とりわけ面白かったのが、開発前後の変化がわかる立体地形図と、公団が撮り続けた航空斜写真でした。

前者は、江戸時代には近隣に薪などを供給する山林だったところが、見事なまでに宅地に開発されていった様子がよくわかります。
個人的には、鉄道少年だった小学生の頃から謎だった「なぜ京王線の特急が聖蹟桜ヶ丘に停まるのか」など、いろいろな発見?がありました(ローカルかつマニアな話ですみません)。
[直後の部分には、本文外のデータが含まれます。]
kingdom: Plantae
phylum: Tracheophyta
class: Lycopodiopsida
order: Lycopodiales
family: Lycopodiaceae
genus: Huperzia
後者は、公団関係者の尽力によって保全された航空斜写真をミュージアムでデジタル化し、来館者が閲覧できるようになっています。
まさに多摩ニュータウンの歴史を語る貴重な資料です。
地元にお住まいの方だったら、数々の思い出とともに、さまざまな楽しみ方ができる資料だと思います。
図録にもなっていたので、購入して帰りました。



たまにあることですが、論文で引用したことのある文書(複製)が飾られていたりすると、不思議な感覚を覚えます。



お昼をご一緒してから帰りましたが、お人柄にふれ、お仕事ぶりも垣間見ることができ、足を運んでよかったです。
いい先生を紹介していただくことができました。
わたしも受講したいくらい、楽しみな授業になりそうです。

では、9月に福島にてお待ちしております(笑)。